Gobierno, sindicatos y empresarios han acordado elevar el salario mínimo en los próximos tres años hasta alcanzar los 850 euros en 2020. Tanto la subida como el hecho de que se haya alcanzado un acuerdo en materia social son buenas noticias, solo matizadas por el hecho de que, pese a este incremento, nuestro salario mínimo aún quedará lejos de otros países a cuyos derechos sociales nos gustaría aspirar. Estamos en la mitad de la tabla, tan alejados de la cola Bulgaria como de la cabeza.
No estaría mal que esta subida del salario mínimo, que es una especie de índice de referencia, se trasladase a los salarios reales que los trabajadores cobran y que se han visto congelados o recortados en los últimos años.
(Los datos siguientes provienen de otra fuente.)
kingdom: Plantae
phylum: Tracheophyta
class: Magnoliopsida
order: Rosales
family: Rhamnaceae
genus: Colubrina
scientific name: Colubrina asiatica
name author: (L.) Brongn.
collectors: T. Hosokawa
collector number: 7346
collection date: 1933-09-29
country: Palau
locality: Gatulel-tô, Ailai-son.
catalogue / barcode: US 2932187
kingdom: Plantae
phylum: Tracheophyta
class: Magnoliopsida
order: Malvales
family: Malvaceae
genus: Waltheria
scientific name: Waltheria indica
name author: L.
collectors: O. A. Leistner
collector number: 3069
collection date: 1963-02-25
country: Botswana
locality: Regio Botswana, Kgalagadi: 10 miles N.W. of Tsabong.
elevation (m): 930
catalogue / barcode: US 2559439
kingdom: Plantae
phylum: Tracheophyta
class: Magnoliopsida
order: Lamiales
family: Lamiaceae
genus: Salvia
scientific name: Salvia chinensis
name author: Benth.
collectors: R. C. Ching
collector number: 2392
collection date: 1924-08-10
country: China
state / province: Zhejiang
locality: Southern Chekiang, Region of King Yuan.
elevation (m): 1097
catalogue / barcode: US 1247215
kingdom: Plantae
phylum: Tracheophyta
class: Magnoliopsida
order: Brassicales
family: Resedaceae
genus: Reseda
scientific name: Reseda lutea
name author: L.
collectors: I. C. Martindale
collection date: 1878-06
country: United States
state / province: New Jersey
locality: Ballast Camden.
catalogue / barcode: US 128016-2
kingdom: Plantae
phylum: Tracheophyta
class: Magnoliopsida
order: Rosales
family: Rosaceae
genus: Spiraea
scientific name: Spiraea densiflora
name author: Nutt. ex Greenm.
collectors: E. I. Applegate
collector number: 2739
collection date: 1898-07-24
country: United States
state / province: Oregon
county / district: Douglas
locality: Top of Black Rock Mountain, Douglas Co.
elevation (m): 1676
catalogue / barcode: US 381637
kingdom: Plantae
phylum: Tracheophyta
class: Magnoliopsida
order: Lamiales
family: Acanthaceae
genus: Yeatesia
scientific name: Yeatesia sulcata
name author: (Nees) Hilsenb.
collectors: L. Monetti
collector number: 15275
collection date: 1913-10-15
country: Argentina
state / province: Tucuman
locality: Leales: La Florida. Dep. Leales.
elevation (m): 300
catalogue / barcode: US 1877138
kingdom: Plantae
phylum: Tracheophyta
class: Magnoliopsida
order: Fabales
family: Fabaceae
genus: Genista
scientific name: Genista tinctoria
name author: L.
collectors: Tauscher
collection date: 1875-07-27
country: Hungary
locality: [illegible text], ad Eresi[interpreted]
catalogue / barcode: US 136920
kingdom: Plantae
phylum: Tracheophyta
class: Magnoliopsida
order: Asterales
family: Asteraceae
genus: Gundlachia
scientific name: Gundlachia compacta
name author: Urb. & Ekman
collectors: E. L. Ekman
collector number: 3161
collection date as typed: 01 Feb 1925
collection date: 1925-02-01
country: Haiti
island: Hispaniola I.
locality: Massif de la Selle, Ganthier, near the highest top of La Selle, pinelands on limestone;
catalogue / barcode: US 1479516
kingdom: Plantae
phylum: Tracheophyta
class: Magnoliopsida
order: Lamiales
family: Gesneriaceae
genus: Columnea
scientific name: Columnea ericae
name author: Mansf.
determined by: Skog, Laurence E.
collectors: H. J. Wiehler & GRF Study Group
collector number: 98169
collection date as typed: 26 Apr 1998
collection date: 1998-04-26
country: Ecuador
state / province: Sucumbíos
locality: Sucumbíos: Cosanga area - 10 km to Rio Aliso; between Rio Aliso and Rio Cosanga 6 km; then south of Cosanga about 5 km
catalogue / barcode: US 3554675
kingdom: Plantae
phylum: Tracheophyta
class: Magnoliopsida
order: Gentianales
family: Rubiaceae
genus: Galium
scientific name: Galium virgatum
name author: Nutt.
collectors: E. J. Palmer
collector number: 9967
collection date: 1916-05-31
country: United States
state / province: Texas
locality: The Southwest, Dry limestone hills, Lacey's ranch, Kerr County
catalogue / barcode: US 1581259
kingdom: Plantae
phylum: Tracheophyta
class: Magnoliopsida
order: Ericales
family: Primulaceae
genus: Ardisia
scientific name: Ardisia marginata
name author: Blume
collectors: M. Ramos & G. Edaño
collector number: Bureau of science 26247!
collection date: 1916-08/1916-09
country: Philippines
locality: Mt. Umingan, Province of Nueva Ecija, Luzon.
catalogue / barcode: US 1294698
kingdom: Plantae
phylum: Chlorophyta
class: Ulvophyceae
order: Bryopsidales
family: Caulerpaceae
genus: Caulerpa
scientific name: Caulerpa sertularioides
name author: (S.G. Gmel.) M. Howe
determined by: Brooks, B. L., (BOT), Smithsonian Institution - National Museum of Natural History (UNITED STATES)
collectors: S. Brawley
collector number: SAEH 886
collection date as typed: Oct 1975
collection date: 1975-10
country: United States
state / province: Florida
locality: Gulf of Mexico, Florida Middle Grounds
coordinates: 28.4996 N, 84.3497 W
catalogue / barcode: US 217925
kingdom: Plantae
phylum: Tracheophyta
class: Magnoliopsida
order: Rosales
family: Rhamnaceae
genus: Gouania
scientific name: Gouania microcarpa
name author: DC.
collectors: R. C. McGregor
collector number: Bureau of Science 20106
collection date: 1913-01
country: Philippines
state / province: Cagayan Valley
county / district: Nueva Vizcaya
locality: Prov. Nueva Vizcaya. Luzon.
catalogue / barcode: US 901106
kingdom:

Y tampoco sería descabellado que esa mejora contribuyese a acortar la brecha salarial que existe entre los sueldos más altos y los más en una las empresas. “Diferencias abismales” documentadas en un informe de Oxfam Intermón según el cual esta brecha ha aumentado en los negros años de la crisis. La organización ha detectado diferencias escandalosas en algunas empresas en las que los primeros directivos cobran 112 veces el salario medio de la empresa. Y esa diferencia en el reparto de los beneficios no cae del cielo. Se decide. Según Oxfam Intermón, entre 2014 y 2016 la retribución de los principales ejecutivos creció un 40%, mientras que los salarios medios solo se incrementaron un 0,3%.
No pondremos en cuestión que la responsabilidad empresarial debe estar justamente retribuida. Pero diferencias tan estratosféricas son radicalmente injustas. Y con ellas se va construyendo un mundo inhumanamente asimétrico en el que el número de personas millonarias crece al mismo ritmo que el de las personas que viven en la precariedad, y en el que, mirando a nuestro país, solo tres personas acumulan tanta riqueza como el 30% de la población más pobre del país. Así que, si consideramos el salario mínimo como la referencia por debajo de la cual consideramos que es difícil vivir con dignidad, sería conveniente establecer una ratio entre sueldos altos y bajos que señalase también el límite por encima del cual un salario elevado también se considere indigno. Porque indigno parece el injusto reparto de la riqueza.